Google's Schmidt Says Rivalry with Apple Stronger than Ever
As Google Chairman Eric Schmidt hit the interview trail this week to promote his new book, he addressed a number of contentious topics including WikiLeaks founder Julian Assange and the ever-escalating battle between his company and Apple.
Schmidt was on Bloomberg TV Wednesday to talk about "How Google Works: The Rules for Success in the Internet Century," a book he co-wrote with Jonathan Rosenberg. When mention was made of how customers are lining up for blocks to get Apple's new iPhone models, Schmidt pointed out more than once that Samsung's similar phones were available a year ago.
When the subject turned to the competition between Apple and Google over their rival mobile operating systems, Schmidt was even more blunt.
"I would say that this brutal competition between Apple and Google over Android and iOS has enormous benefits for consumers worldwide," he said. "If you look at the innovation on the Apple side and the Google side, that competition -- which I think is the defining fight of the computer industry today -- it benefits (billions of people) globally."

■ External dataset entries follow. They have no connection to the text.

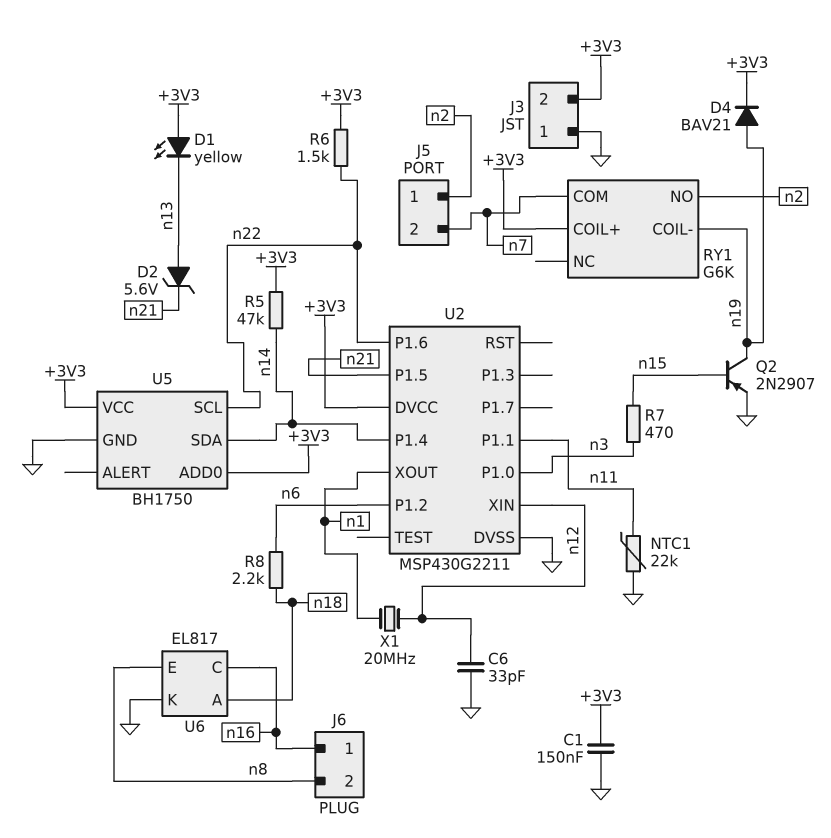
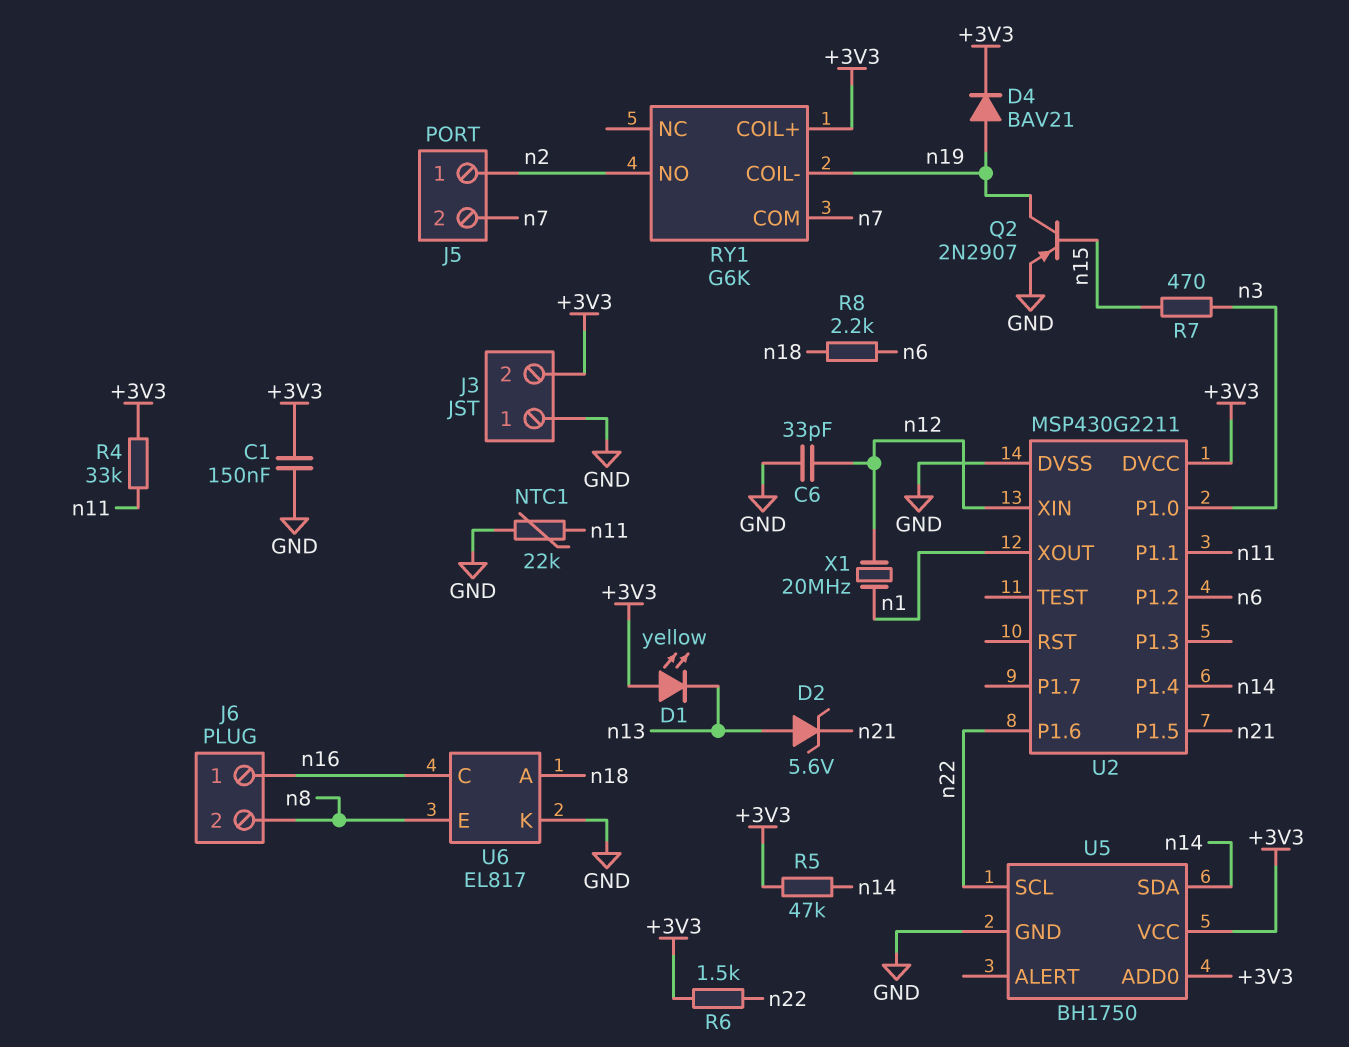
R4: none -> 33k (+3V3, n11)

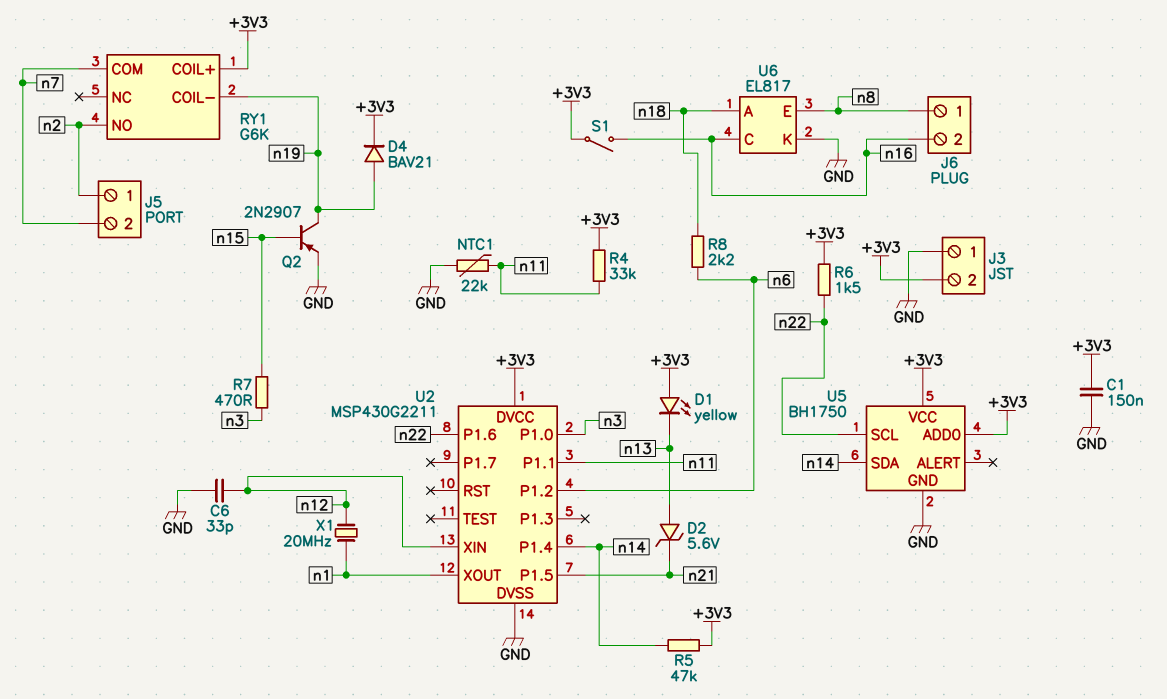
J6 pin 1: n16 -> n8
J6 pin 2: n8 -> n16
S1: none -> switch (+3V3, n16)

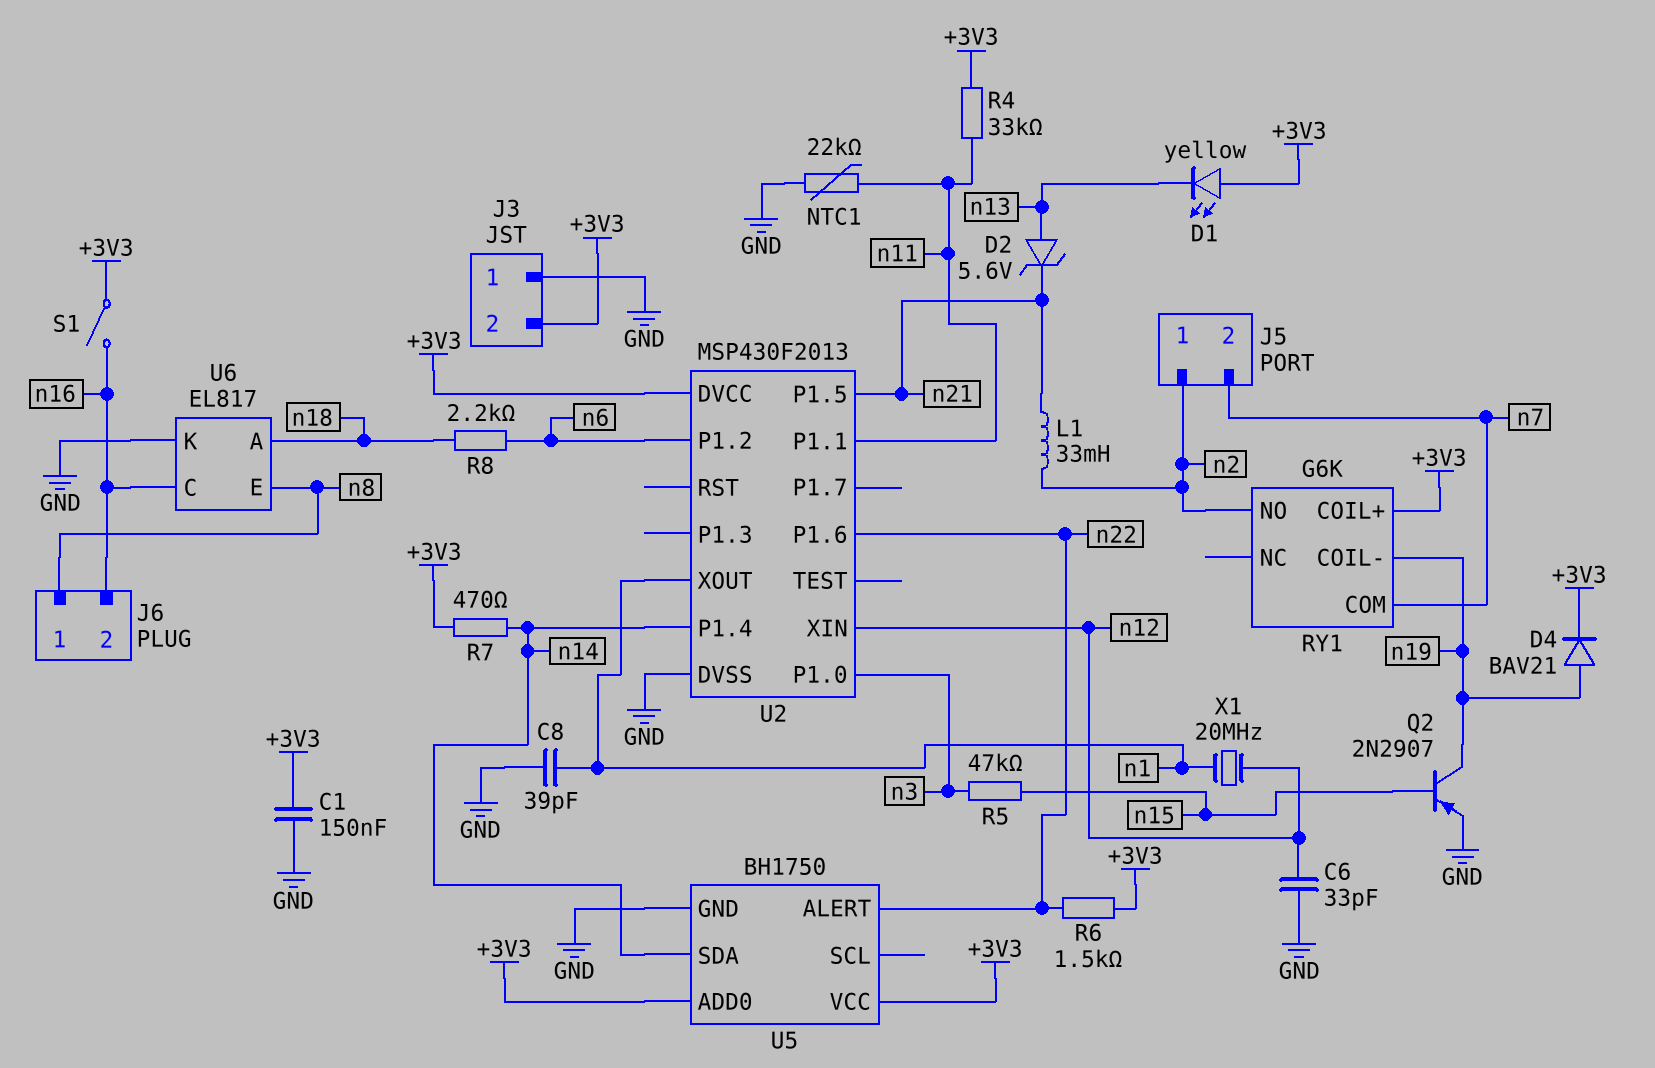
C8: none -> 39pF (GND, n1)
L1: none -> 33mH (n2, n21)
R5: 47k (+3V3, n14) -> 47k (n3, n15)
R7: 470 (n3, n15) -> 470 (+3V3, n14)
U2: MSP430G2211 -> MSP430F2013
U5 pin ALERT: none -> n22
U5 pin SCL: n22 -> none

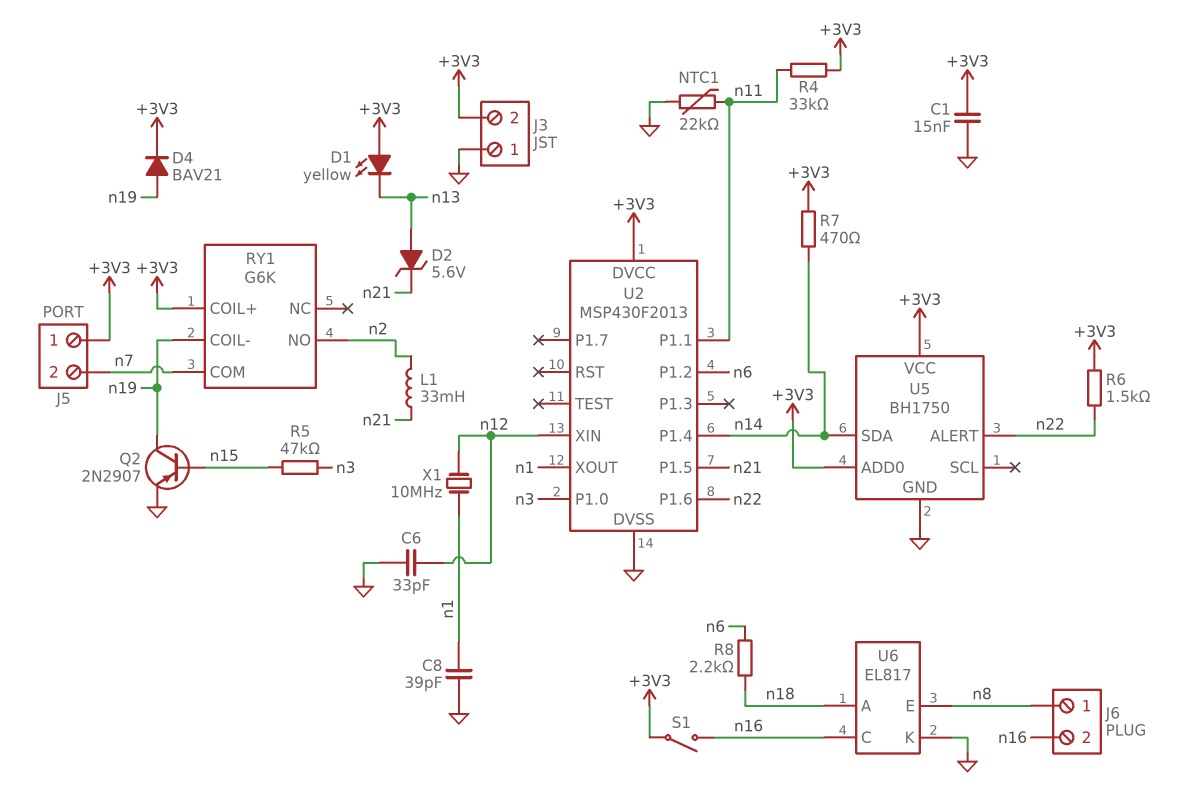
C1: 150nF (+3V3, GND) -> 15nF (+3V3, GND)
J5 pin 1: n2 -> +3V3
X1: 20MHz (n1, n12) -> 10MHz (n1, n12)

Asked if the competition between the two famously contentious companies was as brutal as ever, Schmidt replied, "It's more so."
Lots at Stake
When we reached Scott Strawn, analyst and program director of Company Watch for IDC, he said Schmidt was more than likely portraying an attitude about competition that exists in both companies.
"He may be putting it in dramatic terms, but there is a lot at stake between these two companies -- 10s of billions of dollars, if not more," he told us. "We know how important operating systems are because of the dominant position Microsoft held for years in that area. Mobile is different, but this battle is taking place on a global scale as more people are getting and using these devices than ever before."
Assange has a book of his own out this week, "When Google Met WikiLeaks." In it he recalls an encounter with Schmidt in 2011, and Assange theorizes that Google amounts to a privatized National Security Agency.
In an ABC News interview Tuesday, Schmidt denied those allegations. "Julian is very paranoid about things. Google never collaborated with the NSA and in fact, we've fought very hard against what they did," Schmidt said.
Going For Volume
Later in his Bloomberg interview, Schmidt was asked if it worried him that companies developing for the Android OS weren't making as much money as Apple's iOS adopters.
"The fact of the matter is you can make a small market share with a lot of profits or you can make the same amount with a much larger market share and lesser profits," Schmidt said. "We go for volume in our strategies."
IDC's Strawn commented that the reason the two tech heavyweight champs seem to always be feuding is because they have such similar goals.
"The two companies are fundamentally different, but they're the same in that both want their OSes and related services in the hands of as many people as possible," Strawn said.